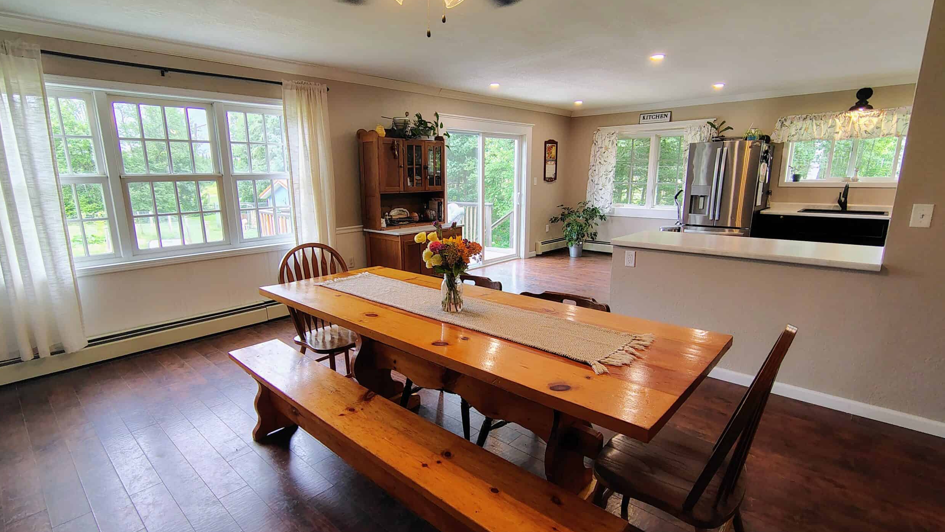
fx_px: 451
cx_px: 460
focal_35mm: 18
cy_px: 275
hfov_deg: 92.6
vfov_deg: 61.0
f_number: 2.2
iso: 337
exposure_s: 1/60
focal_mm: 2.13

· · ·

- TASK INSTRUCTIONS -
Here the job is to print all the data exactly, skipping any image.

- THE COMPLETED TASK -
fx_px: 451
cx_px: 460
focal_35mm: 18
cy_px: 275
hfov_deg: 92.6
vfov_deg: 61.0
f_number: 2.2
iso: 337
exposure_s: 1/60
focal_mm: 2.13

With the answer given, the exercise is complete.